Военкомовец даже оторпел от таких неуставных отношений. Но и от чрезмерного радушия сельчанина не устоял. А приняв в руку чарку, он обвел виноватым взором пожухлое враз застолье, ждавшее от него если не милости божьей, то хотя б человеческого участливого утешения к себе. И он, как бы про себя, глухо сказал словами часто бытовавшей тогда песни:

– Ну, мужики, «если смерти, то – мгновенной, если раны – небольшой». – И собравшись с духом было «жахнуть», он как-то зябко передернул плечами и поставил чарку нетронутой на край именинного стола с покаянием: – Нет, мужики, увольте, не могу. Сегодня, видно, не тот день и час, чтобы веселить душу… А тризну справлять на радость врагу – нам нынче не с руки. Оставим это занятие до другого разу, когда будет на нашей улице праздник!

И тут Коленька Лещиков, по прозванию за своя малый рост – «Наперсток» (через это он даже браковался для кадровой службы, а стало быть и новинскими гонористыми девками), видно, с радости, что и его черед пришел послужить Отечеству, разудало – козырем – пустился в пляс, весело подпевая себе:

– Эх, пить будем, и гулять будем,

А смерть придет – помирать будем!

– Да уймись ты, Аника-воин! – кто-то хватко стянул расходившегося молодца с круга, да еще и затрещиной наградил, чтоб не каркал.

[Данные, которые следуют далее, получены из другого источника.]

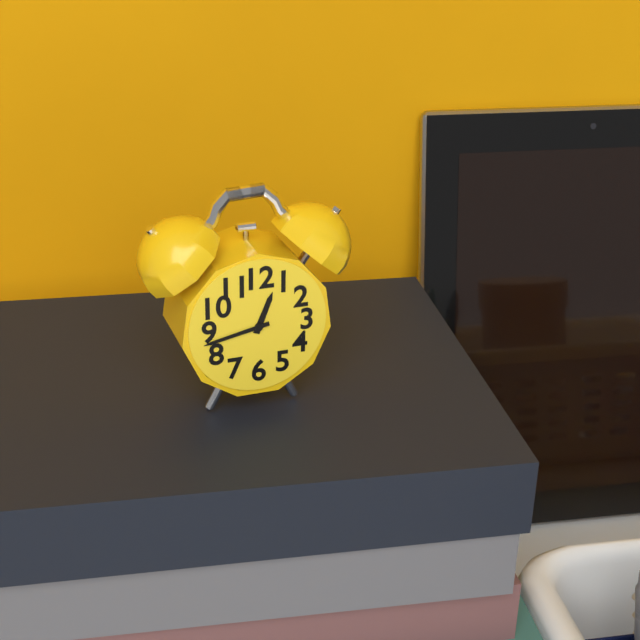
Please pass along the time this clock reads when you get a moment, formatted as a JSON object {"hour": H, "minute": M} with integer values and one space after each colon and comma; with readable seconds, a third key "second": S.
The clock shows {"hour": 12, "minute": 43}
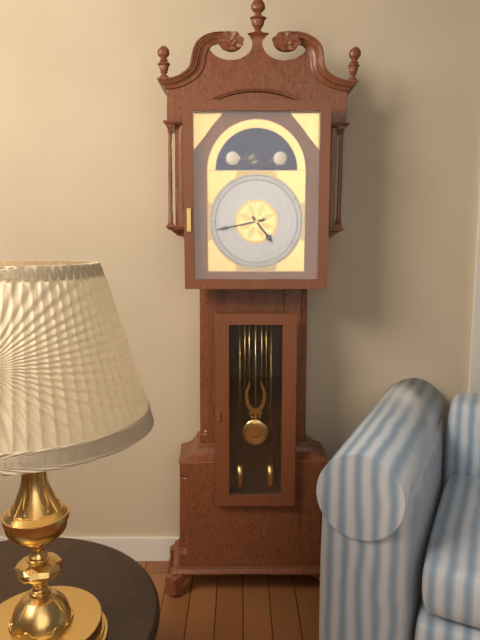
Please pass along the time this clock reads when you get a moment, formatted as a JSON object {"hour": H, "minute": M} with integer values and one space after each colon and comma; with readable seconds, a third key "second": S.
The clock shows {"hour": 4, "minute": 43}
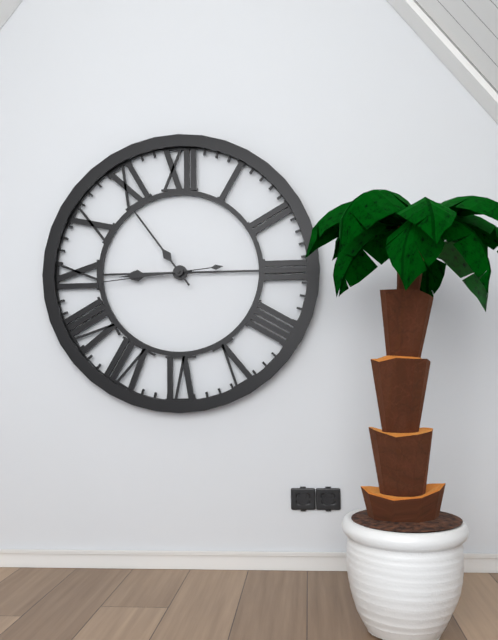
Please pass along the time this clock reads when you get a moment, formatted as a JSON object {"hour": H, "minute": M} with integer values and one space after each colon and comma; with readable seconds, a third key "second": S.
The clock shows {"hour": 8, "minute": 54, "second": 44}
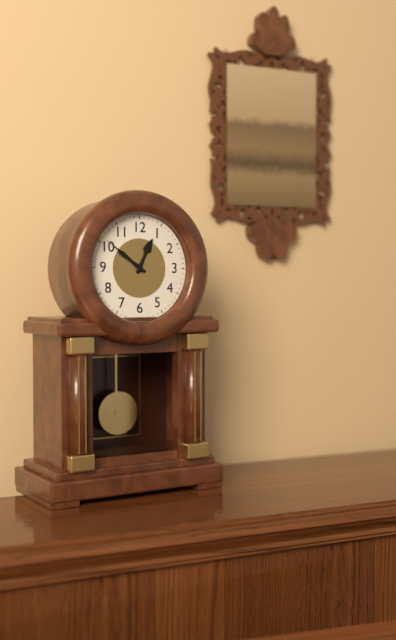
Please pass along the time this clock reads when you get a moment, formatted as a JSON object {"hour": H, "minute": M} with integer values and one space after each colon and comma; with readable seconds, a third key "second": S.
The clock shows {"hour": 12, "minute": 51}
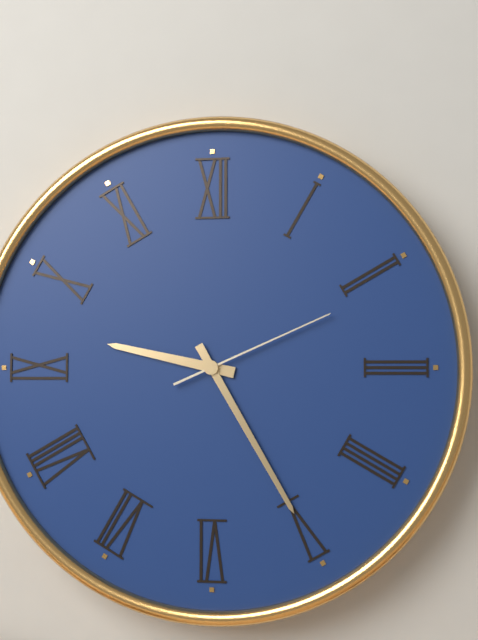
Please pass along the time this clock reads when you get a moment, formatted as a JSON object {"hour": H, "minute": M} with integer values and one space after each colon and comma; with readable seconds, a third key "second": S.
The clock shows {"hour": 9, "minute": 25, "second": 11}
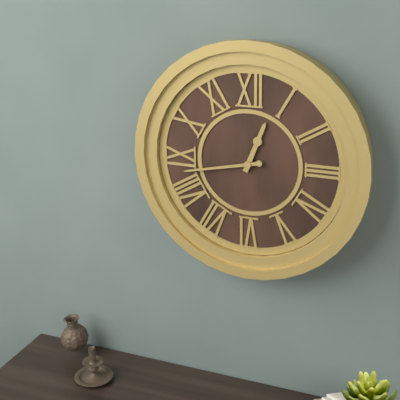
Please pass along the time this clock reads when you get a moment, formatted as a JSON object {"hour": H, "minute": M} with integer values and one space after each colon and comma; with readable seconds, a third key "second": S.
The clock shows {"hour": 12, "minute": 43}
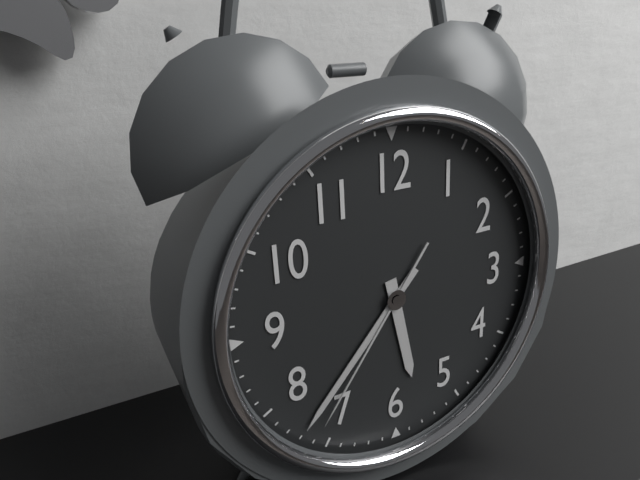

Но вот собравшийся в себе седовласый чрезвычайный вестовой, наконец развернув рассекреченный свиток, для порядка кашлянул в кулак и громко, внятно, дабы никто не обвинил его, что «не расслышал, не понял», стал выкрикивать фамилии сельчан, при этом каждого уважительно называя по имени и отчеству. Да оно и понятно. Это тебе не на общем собрании – крой-чеши нерадивого на чем свет стоит. Сейчас не грех было и шапку сломать… Ведь речь шла о защите Отечества, перед которым были все равны и обязаны, как пред самим Создателем нашим, Господом:

– Абраменков Николай Александрович!

– Абраменков Владимир Александрович!

– Андреев Тимофей Афанасьевич!

– Ананьев Василий Иванович!

– Ананьев Александр Васильевич!

– Голубев Александр Матвеевич!

– Голубев Яков Матвеевич!

– Голубев Филипп Ионович!

– Голубев Александр Ионович!

– Голубев Алексей Иванович!

– Васильев Иван Васильевич!

– Васильев Александр Васильевич!

– Васильев Василий Михайлович!

– Захаров Дмитрий Петрович!

– Ильин Иван Дмитриевич!

– Ильин Александр Дмитриевич!

– Иванов Гаврила Иванович!

– Лещиков Иван Максимович!

– Лещиков Николай Максимович («Наперсток»)!

– Орлов Алексей Нилович!

– Сидоров Иван Сидорович!

– Сидоров Петр Сидоровнч!

– Терентьев Василий Алексеевич!..

И по всему-то алфавиту находились фамилии новинских мужиков и парней. Да не по одной, все больше по две. Дмитриевых Ильичей так и трое значилось: Василий, Павел, Николай. Столько же сыскалось и Максимовых братанов-Максимовичей: Осип, Александр, Иван. А чернобровых Жучат (Жуковых) и того более. Только одних родных Николаевичей, сразу сжимай все пальцы в кулак, не ошибешься – пятеро: Тимофей, Никандр, Николай, Иван, Михаил. И это при живых-то родителях… Каково же матери-то Анне было пережить такую, свалившуюся на ее сивую голову беду-разлуку? Сколько ж надо было вылить за всех слез? Как только у нее не окаменела душа?..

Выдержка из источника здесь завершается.